## Texto fornecido

Pular para o conteúdo principal

“Meus começos e meu fim”

Em Meus Começos e meu fim, Nirlando diz: “Sou velho, mas não sou o velho que eu, desde muito cedo, sonhava ser. O velho de aposentadoria, no sossego da leitura infindável, com o conhaque no antebraço da poltrona, mal arranha a caricatura do velho que virei…”

As pessoas, ao morrer, vivenciam um estrépito de luzes – é o que dizem os espiritualistas. Eu, ali, frente a uma revelação de trevas, como que ingressava na penumbra fosca de um corredor sem saída.”

Em 2016, aos 68 anos, Nirlando Beirão, recebeu o diagnóstico de que estava com ELA – Esclerose Lateral Amiotrófica. Jornalista e escritor, Nirlando foi personagem importante da última fase de ouro do jornalismo brasileiro. Trabalhou nos mais importantes veículos da grande imprensa, desde que estreou no jornal A Ùltima Hora em 1967. Conviveu com os icônicos jornalistas das décadas de 60 a 2010. Foi correspondente estrangeiro em Nova York, fez cobertura de rebeliões e revoluções, entrevistou importantes figuras da política e da cultura, foi agraciado com a Medalha da Inconfidência Mineira e foi nomeado Chevalier des Arts e des Lettres.

## Ação requerida 1
Liste, na ordem em que aparecem, todos os números escritos em algarismos no texto fornecido.
## Ação requerida 2
Copie o trecho do texto fornecido de "Em 2016, aos" a "e des Lettres.".

## Dados registrados
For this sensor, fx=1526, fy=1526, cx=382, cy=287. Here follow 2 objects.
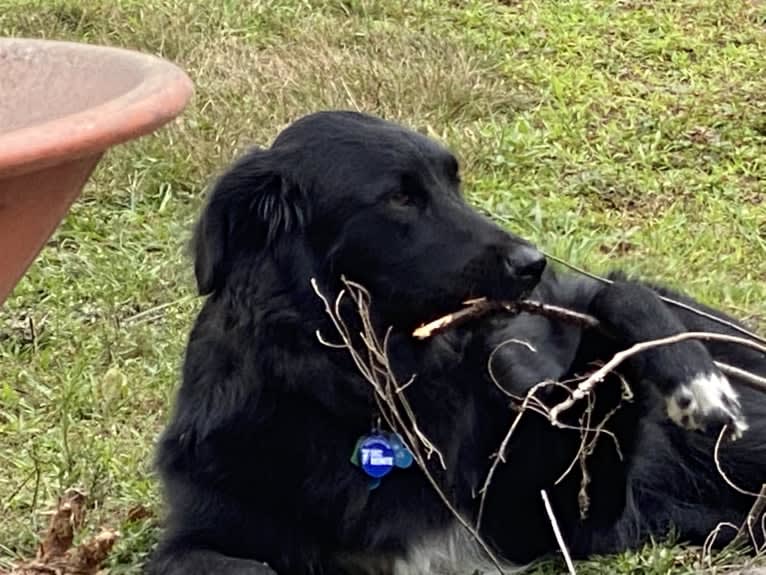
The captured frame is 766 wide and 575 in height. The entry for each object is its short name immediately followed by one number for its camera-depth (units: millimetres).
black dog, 3248
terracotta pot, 2068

## Resposta 1
2016, 68, 1967, 60, 2010

## Resposta 2
Em 2016, aos 68 anos, Nirlando Beirão, recebeu o diagnóstico de que estava com ELA – Esclerose Lateral Amiotrófica. Jornalista e escritor, Nirlando foi personagem importante da última fase de ouro do jornalismo brasileiro. Trabalhou nos mais importantes veículos da grande imprensa, desde que estreou no jornal A Ùltima Hora em 1967. Conviveu com os icônicos jornalistas das décadas de 60 a 2010. Foi correspondente estrangeiro em Nova York, fez cobertura de rebeliões e revoluções, entrevistou importantes figuras da política e da cultura, foi agraciado com a Medalha da Inconfidência Mineira e foi nomeado Chevalier des Arts e des Lettres.